Does converting Word to PDF remove metadata?
No. The metadata travels with the export.
Saving a .docx as PDF converts the format, not the file's history. The identifying fields are copied into the PDF's own metadata containers — the info dictionary and an embedded XMP block — where they keep working exactly as before.
What transfers into the PDF
| Word field | Where it lands in the PDF |
|---|---|
| Author | /Author + XMP dc:creator |
| Title, subject, keywords | /Title, /Subject, /Keywords |
| Creating application | /Creator (e.g. "Microsoft Word") |
| Converter used | /Producer |
| Created / modified dates | /CreationDate, /ModDate |
In other words: a recruiter, client or opposing counsel who opens the PDF's document properties sees the same name and timestamps you thought stayed behind in the Word file.
How to check a PDF you're about to send
- Quick look: open the PDF and check
File → Properties(orDocument Properties) in your reader. - Full picture: drop the file on Barecopy — it lists every field, including whether an XMP metadata block is embedded, which most readers don't show.

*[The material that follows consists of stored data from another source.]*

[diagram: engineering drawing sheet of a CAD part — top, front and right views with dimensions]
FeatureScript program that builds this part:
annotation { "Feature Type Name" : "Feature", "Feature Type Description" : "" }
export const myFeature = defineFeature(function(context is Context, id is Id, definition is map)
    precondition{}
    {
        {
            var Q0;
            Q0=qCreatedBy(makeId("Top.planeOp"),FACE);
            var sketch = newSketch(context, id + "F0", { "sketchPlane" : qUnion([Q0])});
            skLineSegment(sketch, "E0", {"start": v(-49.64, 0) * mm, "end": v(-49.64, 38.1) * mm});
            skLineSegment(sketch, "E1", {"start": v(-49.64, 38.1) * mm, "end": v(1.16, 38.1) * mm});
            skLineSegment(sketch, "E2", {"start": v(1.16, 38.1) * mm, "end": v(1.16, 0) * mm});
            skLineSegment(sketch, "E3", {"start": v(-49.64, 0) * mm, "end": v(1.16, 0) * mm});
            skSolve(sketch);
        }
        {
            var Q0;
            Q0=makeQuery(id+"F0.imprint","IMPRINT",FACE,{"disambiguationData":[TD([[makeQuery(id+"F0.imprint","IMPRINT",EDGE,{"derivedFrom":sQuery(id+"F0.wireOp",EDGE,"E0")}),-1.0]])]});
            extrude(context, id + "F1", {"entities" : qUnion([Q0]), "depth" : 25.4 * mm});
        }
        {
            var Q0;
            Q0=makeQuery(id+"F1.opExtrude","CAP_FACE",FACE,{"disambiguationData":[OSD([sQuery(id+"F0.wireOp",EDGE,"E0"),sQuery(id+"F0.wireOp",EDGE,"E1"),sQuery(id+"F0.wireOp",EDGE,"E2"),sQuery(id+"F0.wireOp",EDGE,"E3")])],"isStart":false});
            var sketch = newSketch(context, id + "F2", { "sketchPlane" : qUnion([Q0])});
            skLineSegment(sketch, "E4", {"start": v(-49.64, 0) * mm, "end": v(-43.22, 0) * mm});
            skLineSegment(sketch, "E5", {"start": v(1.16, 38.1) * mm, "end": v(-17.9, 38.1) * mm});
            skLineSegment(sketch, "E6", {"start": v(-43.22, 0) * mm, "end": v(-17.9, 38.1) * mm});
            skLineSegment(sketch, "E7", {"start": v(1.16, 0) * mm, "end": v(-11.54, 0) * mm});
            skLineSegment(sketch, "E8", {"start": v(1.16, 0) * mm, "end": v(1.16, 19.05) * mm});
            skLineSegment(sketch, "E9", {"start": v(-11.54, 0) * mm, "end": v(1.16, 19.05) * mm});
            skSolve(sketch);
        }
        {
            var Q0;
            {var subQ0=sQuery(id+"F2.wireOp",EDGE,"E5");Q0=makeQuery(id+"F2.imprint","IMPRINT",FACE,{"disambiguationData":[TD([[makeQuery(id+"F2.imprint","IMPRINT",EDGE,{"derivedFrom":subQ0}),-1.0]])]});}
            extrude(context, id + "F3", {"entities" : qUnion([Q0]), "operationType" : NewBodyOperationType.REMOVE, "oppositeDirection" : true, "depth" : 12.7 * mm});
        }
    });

How to remove it — without uploading the file
You have two clean options, and both keep the document's content untouched:
- Clean before exporting. Strip the metadata from the Word file first (our guide to removing the author name covers it), then export. The PDF is born clean.
- Clean the PDF after. Drop the exported PDF on Barecopy: it clears the info dictionary fields and removes the embedded XMP block entirely in your browser. The file never reaches a server.
See what your PDF reveals
Drop the exported PDF on Barecopy. It shows the author, creator application, dates and XMP block, then hands back a clean copy — processed locally on your device.
Open Barecopy →Frequently asked
Is "Print to PDF" any different from "Export as PDF"?
Printing to PDF usually carries over less of the document's property set, but the result still gets a creator and producer application and fresh timestamps — and depending on the driver, more. Treat any PDF as unverified until you've checked its properties.
Can Barecopy clean password-protected PDFs?
No — editing an encrypted PDF risks corrupting it, so Barecopy refuses and tells you how to make an unlocked copy first (open it with the password, then print or save as a new PDF).
Does cleaning the PDF change how it looks?
No. Only the metadata containers are touched; pages, text and layout stay exactly as exported.